(PASSAGE TO READ begins)

Open Source Foundation Models: A Practical Baseline
A pre-trained Open Source foundation model should reasonably enable a person with a technical background to use, modify, study and share the model. The artifacts typically needed to do this include the pre-trained model weights and the model architecture’s source code which is used to run inference with the model, released under a permissive license and accompanied by technical facts and documentation (often called a model card). We think this is a useful baseline – a working definition – and it works. We can decide over time how we refine it as the ecosystem evolves.
Models with at least these components available are the heart of AI innovation today and have been the basis of hundreds of thousands of forks, adaptations, and deployed use cases bringing practical capability to users globally. Examples of such models include the Llama family of models from Meta, the Granite family of models from IBM, Arctic from Snowflake, Falcon from the Technology Innovation Institute in Dubai, Mosaic from Databricks, DeepSeek-R1 from DeepSeek-AI, StarCoder from BigCode, and OLMo from Allen Institute for AI.
Beyond Open Source: Enabling Open Science
Many of the model families listed above release even more information, research and evaluation results, and technical artifacts from the model development process. While not strictly required to use, adapt, modify, and share a model, openly releasing data sets, training code, data pipelines, interim checkpoints, evaluation code, research and evaluation results can be especially helpful to researchers who are working to understand and develop more capable, safer, and trusted AI models, agents and systems. Like-minded open communities such as NumFOCUS also contribute to the Open Science movement by promoting open practices, supporting sustainable software development, and facilitating a collaborative scientific community.
We encourage model developers including our AI Alliance research projects to release as much as possible. The AI Alliance is also prioritizing building large scale community resources like our Open Trusted Data Initiative that can help model builders and application developers everywhere. For our own AI Alliance model development projects we strive to release as much as possible.
More than Just Models!
There are many other technology components beyond those related directly to a pre-trained foundation model that are critical to responsible Open Source AI innovation. Tuning data sets, benchmarks for safety and accuracy, databases, application frameworks, libraries and frameworks for building and tuning models, recipes and patterns of application, and more are important to developing and deploying AI. Increasingly, these artifacts are the key to building safe, trusted, and useful AI, especially agentic AI.

(PASSAGE TO READ ends)

PROBLEM TO WORK ON: Please transcribe the passage on open source foundation models, starting at "We encourage model" and ending at "strive to release as much as possible.".

(RECORDS begins)

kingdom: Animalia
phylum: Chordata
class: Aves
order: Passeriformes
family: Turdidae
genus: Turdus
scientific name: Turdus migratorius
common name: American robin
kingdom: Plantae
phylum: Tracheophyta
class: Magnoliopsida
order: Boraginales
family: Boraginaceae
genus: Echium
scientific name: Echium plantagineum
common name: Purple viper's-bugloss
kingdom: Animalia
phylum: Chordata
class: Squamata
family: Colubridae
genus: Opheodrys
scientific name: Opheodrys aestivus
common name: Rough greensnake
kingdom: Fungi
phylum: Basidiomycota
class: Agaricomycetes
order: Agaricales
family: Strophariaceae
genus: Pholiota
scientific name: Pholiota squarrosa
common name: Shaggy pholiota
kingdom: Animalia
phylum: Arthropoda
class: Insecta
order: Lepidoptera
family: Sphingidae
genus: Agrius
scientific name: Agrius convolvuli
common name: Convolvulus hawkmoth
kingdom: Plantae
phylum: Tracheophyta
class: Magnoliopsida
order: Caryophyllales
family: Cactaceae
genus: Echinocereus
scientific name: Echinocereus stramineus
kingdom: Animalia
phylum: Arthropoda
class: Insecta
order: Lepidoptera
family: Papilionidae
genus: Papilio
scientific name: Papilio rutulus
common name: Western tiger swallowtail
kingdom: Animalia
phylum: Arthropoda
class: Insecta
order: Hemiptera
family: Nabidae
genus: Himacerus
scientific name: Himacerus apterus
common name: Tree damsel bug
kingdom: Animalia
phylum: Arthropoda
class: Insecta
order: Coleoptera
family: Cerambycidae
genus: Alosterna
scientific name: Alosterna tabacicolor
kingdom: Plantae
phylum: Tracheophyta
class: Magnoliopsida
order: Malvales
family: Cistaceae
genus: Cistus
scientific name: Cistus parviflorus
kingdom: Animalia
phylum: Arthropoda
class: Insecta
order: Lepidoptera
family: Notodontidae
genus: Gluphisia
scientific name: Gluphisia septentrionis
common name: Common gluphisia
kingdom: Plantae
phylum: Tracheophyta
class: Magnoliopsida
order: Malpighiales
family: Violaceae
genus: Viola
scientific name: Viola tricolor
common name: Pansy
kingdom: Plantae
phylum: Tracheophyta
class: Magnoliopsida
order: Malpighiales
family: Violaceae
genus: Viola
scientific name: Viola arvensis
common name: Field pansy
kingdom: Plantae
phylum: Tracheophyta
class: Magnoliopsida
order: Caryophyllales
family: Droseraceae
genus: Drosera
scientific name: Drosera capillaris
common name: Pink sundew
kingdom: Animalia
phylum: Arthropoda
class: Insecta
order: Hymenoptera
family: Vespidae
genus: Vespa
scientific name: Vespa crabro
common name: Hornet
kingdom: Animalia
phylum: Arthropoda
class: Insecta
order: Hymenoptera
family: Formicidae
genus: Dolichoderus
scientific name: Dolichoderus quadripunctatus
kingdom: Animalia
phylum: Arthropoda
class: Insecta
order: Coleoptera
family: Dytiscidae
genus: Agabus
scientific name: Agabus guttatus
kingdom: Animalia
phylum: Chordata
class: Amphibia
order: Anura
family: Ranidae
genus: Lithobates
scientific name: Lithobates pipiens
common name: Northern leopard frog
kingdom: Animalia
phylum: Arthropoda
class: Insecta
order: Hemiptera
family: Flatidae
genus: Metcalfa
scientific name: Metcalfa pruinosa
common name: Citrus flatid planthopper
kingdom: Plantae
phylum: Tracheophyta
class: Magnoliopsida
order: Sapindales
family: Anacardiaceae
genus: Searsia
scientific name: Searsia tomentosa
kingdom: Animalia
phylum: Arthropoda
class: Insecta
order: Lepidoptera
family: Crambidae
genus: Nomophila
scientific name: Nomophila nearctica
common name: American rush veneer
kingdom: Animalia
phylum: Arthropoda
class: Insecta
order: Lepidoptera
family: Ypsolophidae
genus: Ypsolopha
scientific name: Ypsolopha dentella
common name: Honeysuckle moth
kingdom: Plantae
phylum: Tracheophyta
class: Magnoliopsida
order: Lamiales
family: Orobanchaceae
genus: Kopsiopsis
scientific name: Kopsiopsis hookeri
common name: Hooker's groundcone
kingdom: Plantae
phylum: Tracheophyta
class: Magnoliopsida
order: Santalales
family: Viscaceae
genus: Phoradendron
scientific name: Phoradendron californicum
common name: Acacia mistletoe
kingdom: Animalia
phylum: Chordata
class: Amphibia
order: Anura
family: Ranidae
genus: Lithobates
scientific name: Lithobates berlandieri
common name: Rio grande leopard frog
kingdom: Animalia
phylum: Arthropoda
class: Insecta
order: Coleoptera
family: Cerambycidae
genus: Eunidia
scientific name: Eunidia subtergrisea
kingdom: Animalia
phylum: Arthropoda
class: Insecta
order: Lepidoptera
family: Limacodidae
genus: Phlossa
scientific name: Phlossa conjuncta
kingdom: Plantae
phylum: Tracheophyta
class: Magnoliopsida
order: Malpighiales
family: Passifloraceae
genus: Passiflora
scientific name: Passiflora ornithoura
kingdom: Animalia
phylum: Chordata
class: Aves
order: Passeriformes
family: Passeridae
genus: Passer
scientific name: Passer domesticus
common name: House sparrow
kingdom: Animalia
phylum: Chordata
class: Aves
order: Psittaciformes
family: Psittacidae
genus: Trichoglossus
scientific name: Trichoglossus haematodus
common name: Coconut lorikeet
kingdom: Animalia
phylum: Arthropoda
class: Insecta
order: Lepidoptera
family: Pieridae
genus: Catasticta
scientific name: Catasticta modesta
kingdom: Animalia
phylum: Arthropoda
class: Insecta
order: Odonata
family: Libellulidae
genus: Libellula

(RECORDS ends)

REPLY TO THE EXERCISE:
We encourage model developers including our AI Alliance research projects to release as much as possible. The AI Alliance is also prioritizing building large scale community resources like our Open Trusted Data Initiative that can help model builders and application developers everywhere. For our own AI Alliance model development projects we strive to release as much as possible.